# Basis independence in Quantum Mechanics

The state is a vector in the Hilbert space of the Hamiltonian, which gives it a natural basis in terms of the eigenvectors; distinct eigenvalues then exist in distinct (orthogonal) subspaces - for degenerate values the subspaces are larger, but they are still distinct from all others. Clearly this situation gives many advantages in analysis.

However, this representation, though natural, and dependent only upon the spectral decomposition of the Hamiltonian, is not unique. The experimentalist will prefer to establish a basis which corresponds to his experimental setup! Chosing a different basis will change all of the coordinates, but does not change the states.

To make this clear recall that the state vectors of our Hilbert space can also be viewed a as rays, which are similar to the geometric rays of Euclidean geometry. Imagine the ray first, then superimpose a grid upon it - as you rotate the grid about the origin of the ray the intersections of the grid with the ray define the coordinates for that basis. The coordinates change, but the ray doesn't change. For ordinary geometry the relationships between two rays (angles, projections) don't change, so it is clear that some relationships between the coordinates are fixed - these are properties of a metric space.

Our Hilbert space is a normed space - distances don't mean anything, but a normalized state vector always has a length of 1, even when you change the basis; nor does the length change under unitary operators - hence their name.

All of this becomes clear in a good linear algebra course.

$$\newcommand{\real}{\mathbb R}\newcommand{\field}{\mathbb F}\newcommand{\cx}{\mathbb C}\newcommand{\ip}[2]{\left< #1,#2\right>}$$We need to dive into mathematics of vector spaces and inner products in order to understand what a vector means and what is it mean to take a scalar product of two vectors. There is a long post ahead so bear with me even though you may think that the maths is too abstract and has nothing to do with QM. In fact without understanding the abstract concept of vector spaces it is almost impossible to understand QM thoroughly.

▶ [DATASET CONTENT]:
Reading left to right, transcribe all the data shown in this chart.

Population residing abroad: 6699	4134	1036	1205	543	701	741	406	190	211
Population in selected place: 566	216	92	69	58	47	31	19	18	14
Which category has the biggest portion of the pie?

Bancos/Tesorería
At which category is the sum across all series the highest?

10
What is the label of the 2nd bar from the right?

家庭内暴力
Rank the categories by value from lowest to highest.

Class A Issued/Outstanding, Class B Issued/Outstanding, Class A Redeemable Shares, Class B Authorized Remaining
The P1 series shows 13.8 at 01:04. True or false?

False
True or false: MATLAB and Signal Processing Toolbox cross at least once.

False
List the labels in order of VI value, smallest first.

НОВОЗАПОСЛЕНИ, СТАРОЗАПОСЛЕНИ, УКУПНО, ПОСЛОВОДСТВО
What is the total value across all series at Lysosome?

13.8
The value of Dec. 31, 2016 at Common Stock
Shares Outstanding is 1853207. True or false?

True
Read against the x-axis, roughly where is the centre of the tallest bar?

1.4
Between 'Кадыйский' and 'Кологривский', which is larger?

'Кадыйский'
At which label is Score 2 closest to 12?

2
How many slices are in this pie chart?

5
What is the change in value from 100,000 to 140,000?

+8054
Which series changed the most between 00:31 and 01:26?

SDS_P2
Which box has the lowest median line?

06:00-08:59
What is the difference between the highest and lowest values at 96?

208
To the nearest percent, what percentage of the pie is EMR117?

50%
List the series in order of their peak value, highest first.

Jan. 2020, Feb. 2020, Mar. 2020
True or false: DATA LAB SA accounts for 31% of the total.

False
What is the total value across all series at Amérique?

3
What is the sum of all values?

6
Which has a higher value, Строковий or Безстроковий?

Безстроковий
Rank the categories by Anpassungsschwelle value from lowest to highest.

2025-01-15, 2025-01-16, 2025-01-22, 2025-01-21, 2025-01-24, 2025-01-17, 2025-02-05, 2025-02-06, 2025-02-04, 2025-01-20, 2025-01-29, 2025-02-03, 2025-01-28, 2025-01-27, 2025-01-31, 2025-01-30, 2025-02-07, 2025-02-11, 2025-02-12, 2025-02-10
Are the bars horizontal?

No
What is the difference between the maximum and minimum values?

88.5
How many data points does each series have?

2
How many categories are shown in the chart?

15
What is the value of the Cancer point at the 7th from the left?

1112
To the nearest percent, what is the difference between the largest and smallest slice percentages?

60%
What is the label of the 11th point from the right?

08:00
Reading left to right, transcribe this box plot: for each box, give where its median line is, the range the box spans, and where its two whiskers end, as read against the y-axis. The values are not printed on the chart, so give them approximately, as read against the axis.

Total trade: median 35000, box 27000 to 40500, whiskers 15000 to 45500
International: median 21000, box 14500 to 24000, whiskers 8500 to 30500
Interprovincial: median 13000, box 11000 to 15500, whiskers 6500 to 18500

▶ [QUESTIONS TO ANSWER]:
1) Copy out the listing word for word, starting at its first line and stopping after the line that contains "At which category".
2) Continue the piece on basis independence in quantum mechanics from where it stops.

▶ [EXERCISE RESPONSES]:
1)
Reading left to right, transcribe all the data shown in this chart.

Population residing abroad: 6699	4134	1036	1205	543	701	741	406	190	211
Population in selected place: 566	216	92	69	58	47	31	19	18	14
Which category has the biggest portion of the pie?

Bancos/Tesorería
At which category is the sum across all series the highest?

2)
## Vector Spaces

Let's turn to linear algebra and think for a second what we mean by a vector space $$V$$ on a field $$(F,+ , \cdot , 0 ,1)$$. It consists of a set $$V$$, a field $$F$$ a scalar multiplication $$\odot : F \times V \to V$$, $$(\lambda , v) \mapsto \lambda \odot v$$ and vector addition $$\oplus : V \times V \to V$$, $$(v,w) \mapsto v \oplus w$$, which has the following properties:

• $$(V, \oplus, \tilde 0)$$ is an abelian group
• $$\forall v,w \in V$$ and $$\forall \lambda \in F: \; \; \lambda \odot (v \oplus w) = \lambda \odot v \oplus \lambda \odot w$$
• $$\forall v \in V$$ and $$\forall \lambda, \mu \in F: \; \; (\lambda + \mu) \odot v = \lambda \odot v \oplus \mu \odot v$$
• $$\forall v \in V: \; \; 1 \odot v = v$$

Note that the summation in the third axiom takes place on $$F$$ on the left hand side and on $$V$$ on the right hand side. So a vector space can really be anything, with these properties. Normally people don't distinguish between $$\odot$$ and $$\cdot$$ or $$\oplus$$ and $$+$$ because they show similar properties. For the sake of being absolutely clear I'll nevertheless make this distinction. If it bothers you replace $$\oplus \to +$$ and $$\odot \to \cdot$$ in your head. The elements of the set $$V$$ is called vectors and I didn't mention a thing called basis to define them.

### Basis and Generators

The basis of a vector is then defined to be a set $$B \subseteq V$$ which has the following two properties:

$$\forall B' \subseteq B\; \text{ with }\; \# B' < \infty: \; \; \bigoplus_{b \in B'} \lambda_b \odot b = \tilde 0 \implies \lambda_b = 0$$

where $$\lambda_b \in F$$ and $$\forall v \in V, \; \exists B' \subseteq B \; \text{ with }\; \# B' < \infty:\;\; v = \bigoplus_{b \in B'} \lambda_b \odot b$$

for some $$\lambda_b \in F$$.

A set $$U \subseteq V$$ with the first property is called a linear independent set and a set $$T \subseteq V$$ with the second property is called the generator of the vector space. You have namely

$$B \text{ is a basis} :\iff B \text{ is a generator of the vector space and linear independent}$$

In a linear algebra class it is shown that all the bases of $$V$$ has the same cardinality. We define there for the dimension of $$V$$ to be $$\mathrm{dim}(V)=\#B$$ for $$B$$ being a basis of $$V$$.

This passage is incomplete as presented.